Extracted data entries

++++++++++++++++++++

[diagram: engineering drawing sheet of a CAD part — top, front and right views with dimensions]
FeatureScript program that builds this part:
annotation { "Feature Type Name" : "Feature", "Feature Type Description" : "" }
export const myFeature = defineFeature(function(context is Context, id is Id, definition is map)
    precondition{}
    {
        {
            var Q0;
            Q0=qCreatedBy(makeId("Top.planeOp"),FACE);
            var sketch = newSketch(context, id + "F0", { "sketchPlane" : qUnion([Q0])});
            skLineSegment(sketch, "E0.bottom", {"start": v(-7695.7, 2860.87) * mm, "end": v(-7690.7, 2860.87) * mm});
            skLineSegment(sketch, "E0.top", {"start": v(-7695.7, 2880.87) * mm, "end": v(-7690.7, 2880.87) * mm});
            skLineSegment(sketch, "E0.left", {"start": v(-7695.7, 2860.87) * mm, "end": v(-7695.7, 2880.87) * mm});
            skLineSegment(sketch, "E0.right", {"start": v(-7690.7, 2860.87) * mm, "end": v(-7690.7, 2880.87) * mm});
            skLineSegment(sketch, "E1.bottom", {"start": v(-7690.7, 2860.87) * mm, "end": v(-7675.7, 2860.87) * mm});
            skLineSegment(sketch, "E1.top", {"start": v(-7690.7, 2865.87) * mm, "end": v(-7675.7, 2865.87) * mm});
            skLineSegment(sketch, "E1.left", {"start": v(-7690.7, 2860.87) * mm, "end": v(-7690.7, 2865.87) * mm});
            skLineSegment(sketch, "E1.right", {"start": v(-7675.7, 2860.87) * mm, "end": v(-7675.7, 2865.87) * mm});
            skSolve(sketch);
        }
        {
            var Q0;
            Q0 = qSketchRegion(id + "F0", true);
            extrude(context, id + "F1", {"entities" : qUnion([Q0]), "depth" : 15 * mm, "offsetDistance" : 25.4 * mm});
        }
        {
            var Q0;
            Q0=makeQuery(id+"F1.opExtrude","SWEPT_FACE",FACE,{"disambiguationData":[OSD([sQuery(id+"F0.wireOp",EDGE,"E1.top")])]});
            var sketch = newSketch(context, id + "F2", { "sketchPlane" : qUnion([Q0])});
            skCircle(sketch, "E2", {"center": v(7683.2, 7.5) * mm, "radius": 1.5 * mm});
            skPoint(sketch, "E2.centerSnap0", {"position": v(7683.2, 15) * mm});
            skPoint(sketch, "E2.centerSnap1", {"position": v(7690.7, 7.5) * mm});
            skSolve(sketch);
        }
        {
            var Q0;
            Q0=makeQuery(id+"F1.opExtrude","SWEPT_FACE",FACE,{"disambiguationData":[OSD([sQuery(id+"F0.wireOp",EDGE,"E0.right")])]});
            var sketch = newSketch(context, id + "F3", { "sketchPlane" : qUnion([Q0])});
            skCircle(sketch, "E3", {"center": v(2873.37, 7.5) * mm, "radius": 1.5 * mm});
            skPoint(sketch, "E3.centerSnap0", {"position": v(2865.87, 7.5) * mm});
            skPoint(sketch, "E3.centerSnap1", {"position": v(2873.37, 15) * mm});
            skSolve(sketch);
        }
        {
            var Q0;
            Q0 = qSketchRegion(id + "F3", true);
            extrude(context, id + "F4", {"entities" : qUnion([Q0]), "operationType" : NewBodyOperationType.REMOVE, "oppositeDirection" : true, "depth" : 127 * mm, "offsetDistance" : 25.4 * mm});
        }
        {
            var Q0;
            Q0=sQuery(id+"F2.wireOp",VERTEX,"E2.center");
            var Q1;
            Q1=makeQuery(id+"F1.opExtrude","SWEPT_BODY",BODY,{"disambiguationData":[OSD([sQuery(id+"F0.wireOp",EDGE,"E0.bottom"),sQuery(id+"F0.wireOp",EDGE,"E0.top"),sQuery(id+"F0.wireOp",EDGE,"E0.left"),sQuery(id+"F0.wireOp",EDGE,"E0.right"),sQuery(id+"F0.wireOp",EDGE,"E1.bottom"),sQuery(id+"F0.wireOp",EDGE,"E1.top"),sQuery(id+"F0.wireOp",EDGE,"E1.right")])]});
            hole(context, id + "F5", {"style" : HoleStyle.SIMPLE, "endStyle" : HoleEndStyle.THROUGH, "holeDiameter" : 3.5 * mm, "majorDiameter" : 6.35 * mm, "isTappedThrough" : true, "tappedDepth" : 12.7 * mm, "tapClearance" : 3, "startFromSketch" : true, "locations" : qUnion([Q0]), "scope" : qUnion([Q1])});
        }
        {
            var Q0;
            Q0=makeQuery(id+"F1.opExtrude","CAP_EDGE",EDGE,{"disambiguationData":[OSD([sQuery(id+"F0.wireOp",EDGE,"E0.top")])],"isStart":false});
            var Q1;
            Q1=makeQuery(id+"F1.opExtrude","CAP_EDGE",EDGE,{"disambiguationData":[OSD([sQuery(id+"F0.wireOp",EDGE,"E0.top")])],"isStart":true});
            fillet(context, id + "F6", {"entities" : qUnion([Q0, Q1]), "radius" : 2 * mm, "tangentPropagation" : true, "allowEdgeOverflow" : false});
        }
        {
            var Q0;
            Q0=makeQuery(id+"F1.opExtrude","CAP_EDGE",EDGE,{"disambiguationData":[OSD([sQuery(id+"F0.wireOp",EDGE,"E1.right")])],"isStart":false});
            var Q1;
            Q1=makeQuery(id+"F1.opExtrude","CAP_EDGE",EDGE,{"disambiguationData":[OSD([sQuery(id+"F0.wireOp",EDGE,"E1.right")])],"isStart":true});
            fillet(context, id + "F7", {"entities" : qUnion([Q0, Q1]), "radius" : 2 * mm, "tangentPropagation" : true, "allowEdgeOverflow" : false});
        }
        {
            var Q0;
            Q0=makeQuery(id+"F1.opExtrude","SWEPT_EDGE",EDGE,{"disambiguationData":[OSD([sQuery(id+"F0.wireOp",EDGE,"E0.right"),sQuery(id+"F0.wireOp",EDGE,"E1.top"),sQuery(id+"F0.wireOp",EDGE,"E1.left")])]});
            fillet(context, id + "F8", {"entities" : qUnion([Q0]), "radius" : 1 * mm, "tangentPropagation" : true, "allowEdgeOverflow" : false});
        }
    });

++++++++++++++++++++

Report every line of the material that contains the string "skCircle".

(Written reply):
            skCircle(sketch, "E2", {"center": v(7683.2, 7.5) * mm, "radius": 1.5 * mm});
            skCircle(sketch, "E3", {"center": v(2873.37, 7.5) * mm, "radius": 1.5 * mm});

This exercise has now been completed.